The widely expected move by the SFC was announced following a consultation period during which the regulator received 21 responses from market participants to its July 31, 2009, consultation paper on increasing short-selling transparency. This paper discussed two possible approaches. The first was to enhance current transactional reporting and the second was to introduce a new short-position reporting model.
"A build-up of large short positions may be potentially disruptive to market stability," said SFC chief executive, Martin Wheatley. "A short-position reporting regime will not only complement Hong Kong's robust short-selling regulatory framework but will also provide a more complete picture of short-selling activities in our market."

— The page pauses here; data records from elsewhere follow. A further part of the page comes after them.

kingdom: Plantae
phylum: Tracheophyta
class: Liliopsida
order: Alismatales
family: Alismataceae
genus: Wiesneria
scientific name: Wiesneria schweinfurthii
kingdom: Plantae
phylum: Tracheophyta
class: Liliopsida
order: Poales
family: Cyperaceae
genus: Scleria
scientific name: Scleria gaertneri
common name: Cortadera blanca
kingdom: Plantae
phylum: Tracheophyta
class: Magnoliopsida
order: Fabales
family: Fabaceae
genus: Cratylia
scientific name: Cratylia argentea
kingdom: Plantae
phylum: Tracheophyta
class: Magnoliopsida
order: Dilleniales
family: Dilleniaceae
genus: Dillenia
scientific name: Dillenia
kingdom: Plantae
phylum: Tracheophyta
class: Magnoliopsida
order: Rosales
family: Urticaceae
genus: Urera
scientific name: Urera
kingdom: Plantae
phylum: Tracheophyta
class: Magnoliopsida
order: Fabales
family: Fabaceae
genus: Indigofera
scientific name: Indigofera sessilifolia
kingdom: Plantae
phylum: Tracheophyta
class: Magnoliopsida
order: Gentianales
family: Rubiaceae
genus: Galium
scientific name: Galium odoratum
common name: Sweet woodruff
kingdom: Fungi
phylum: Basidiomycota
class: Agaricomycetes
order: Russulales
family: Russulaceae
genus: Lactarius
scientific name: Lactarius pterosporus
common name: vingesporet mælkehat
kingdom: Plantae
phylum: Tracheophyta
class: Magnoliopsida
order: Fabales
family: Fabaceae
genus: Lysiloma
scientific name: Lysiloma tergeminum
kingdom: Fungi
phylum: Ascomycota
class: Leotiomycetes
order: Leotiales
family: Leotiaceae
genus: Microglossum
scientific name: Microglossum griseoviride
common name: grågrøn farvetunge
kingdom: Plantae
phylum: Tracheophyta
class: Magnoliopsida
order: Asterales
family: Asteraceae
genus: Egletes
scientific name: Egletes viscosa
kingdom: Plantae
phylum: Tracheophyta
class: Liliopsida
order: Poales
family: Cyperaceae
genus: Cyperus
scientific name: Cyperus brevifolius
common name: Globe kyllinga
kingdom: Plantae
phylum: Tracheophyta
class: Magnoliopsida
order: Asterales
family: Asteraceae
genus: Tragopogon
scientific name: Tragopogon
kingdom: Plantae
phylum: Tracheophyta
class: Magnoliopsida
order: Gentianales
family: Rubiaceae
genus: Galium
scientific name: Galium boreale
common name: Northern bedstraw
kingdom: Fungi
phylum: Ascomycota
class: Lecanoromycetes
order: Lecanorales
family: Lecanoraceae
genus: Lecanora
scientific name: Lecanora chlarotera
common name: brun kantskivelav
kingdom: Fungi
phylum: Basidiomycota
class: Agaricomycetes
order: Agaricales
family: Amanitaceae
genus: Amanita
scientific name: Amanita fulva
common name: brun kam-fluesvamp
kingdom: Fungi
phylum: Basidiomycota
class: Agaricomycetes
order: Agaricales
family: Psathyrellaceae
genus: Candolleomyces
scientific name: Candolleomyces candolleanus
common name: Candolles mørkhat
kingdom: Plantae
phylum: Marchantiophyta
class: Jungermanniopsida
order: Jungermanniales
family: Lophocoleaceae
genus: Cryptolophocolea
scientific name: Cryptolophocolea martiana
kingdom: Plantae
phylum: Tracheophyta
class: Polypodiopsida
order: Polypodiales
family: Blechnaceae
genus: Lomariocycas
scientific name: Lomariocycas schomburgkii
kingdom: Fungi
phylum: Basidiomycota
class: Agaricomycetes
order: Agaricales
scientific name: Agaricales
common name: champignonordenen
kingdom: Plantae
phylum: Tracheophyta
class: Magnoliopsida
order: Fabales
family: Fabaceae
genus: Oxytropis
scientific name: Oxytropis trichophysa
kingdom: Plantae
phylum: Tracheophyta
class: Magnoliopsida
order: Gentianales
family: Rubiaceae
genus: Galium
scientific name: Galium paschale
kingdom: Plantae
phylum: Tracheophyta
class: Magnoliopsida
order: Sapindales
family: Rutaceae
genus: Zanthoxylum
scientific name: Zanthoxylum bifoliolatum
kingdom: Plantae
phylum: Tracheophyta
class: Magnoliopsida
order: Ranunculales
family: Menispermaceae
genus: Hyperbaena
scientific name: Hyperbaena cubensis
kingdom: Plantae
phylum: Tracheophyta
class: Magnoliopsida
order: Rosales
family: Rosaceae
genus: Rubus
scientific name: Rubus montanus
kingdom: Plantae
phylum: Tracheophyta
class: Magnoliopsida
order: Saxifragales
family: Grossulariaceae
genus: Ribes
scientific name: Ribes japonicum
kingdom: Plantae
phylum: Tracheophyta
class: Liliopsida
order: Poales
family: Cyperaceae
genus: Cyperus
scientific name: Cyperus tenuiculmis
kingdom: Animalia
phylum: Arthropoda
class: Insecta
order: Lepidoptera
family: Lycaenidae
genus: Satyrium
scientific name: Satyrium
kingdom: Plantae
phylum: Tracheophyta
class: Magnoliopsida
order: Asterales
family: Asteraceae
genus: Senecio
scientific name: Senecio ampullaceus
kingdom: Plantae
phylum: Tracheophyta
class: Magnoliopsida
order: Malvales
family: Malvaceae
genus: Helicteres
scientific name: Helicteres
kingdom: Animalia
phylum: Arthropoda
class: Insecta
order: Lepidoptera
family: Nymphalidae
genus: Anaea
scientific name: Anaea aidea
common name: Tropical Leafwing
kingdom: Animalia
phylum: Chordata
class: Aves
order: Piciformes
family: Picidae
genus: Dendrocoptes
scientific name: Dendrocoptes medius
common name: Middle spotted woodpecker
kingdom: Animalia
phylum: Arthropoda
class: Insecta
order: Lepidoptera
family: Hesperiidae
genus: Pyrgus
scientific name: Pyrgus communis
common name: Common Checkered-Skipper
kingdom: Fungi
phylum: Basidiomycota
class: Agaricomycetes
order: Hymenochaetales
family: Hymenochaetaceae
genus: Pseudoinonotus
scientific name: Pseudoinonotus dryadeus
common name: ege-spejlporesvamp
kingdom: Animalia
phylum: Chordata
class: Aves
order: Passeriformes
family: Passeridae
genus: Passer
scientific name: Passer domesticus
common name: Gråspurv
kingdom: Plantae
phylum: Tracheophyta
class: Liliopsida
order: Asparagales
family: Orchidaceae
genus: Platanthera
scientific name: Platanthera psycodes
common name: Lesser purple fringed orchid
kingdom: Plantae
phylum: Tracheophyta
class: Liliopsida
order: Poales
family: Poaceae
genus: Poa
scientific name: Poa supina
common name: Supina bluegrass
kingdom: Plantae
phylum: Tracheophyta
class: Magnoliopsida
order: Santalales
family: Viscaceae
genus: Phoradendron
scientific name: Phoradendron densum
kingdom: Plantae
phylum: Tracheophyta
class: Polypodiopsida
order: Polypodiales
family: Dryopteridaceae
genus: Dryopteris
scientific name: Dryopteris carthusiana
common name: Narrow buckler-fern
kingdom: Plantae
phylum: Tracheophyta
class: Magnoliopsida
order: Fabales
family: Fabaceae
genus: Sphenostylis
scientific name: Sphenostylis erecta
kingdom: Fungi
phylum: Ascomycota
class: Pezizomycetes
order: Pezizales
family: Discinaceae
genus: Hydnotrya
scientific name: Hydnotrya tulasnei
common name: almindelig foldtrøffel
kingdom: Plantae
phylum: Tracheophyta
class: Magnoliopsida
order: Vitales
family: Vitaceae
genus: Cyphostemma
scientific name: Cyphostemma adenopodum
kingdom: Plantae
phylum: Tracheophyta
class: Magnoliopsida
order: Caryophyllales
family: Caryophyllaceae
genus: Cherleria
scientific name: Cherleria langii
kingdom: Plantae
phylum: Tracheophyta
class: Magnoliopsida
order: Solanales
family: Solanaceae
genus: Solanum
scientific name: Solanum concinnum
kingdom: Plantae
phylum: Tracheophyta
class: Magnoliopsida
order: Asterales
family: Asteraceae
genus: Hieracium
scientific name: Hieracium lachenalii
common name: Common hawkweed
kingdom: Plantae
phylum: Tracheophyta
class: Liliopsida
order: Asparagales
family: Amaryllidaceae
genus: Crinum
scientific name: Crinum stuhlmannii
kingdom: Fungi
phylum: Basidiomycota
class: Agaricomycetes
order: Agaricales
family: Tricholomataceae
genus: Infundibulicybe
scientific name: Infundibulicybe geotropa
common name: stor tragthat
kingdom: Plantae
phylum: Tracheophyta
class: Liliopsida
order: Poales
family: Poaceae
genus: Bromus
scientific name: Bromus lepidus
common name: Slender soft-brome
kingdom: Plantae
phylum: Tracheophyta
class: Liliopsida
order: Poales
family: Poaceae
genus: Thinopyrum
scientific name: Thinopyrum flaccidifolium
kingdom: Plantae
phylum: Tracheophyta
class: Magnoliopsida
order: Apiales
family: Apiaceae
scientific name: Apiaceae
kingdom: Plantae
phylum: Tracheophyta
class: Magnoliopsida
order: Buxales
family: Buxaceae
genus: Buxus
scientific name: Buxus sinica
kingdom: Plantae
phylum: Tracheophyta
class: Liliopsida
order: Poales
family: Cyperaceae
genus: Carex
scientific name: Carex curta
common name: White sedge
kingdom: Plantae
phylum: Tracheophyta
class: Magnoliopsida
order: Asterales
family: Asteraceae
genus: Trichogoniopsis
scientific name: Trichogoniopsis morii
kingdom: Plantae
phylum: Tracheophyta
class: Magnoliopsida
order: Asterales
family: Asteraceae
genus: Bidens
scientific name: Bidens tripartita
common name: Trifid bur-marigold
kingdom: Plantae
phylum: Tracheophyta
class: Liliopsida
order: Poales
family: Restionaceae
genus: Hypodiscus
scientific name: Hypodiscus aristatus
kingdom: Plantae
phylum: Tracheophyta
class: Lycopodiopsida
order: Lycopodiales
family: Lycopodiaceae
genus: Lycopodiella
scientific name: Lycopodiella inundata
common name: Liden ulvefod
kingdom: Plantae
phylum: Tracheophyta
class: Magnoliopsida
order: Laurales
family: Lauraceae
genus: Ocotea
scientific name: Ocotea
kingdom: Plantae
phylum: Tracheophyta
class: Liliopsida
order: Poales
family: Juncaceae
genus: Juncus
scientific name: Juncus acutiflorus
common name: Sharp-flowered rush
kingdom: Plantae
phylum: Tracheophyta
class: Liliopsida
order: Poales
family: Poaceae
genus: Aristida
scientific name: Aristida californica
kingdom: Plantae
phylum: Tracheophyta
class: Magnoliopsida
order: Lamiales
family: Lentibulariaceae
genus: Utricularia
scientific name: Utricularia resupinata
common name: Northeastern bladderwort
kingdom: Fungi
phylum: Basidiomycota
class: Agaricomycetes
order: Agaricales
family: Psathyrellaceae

Under the proposed regime, the reporting obligation will be triggered if a short position is equal to or exceeds 0.02% of the issued share capital of a listed company, or a market value of HK$30 million, whichever is lower. The SFC said weekly reports must be submitted until the short position falls below both trigger levels. The SFC will publish aggregated short positions of each stock on an anonymous basis a week later.
The proposed short-position reporting regime is applicable for constituent stocks of the Hang Seng Index, the H-shares Index, financial stocks and other stocks specified by the SFC. Derivatives will not be included.
The new reporting system will be implemented through the introduction of subsidiary legislation.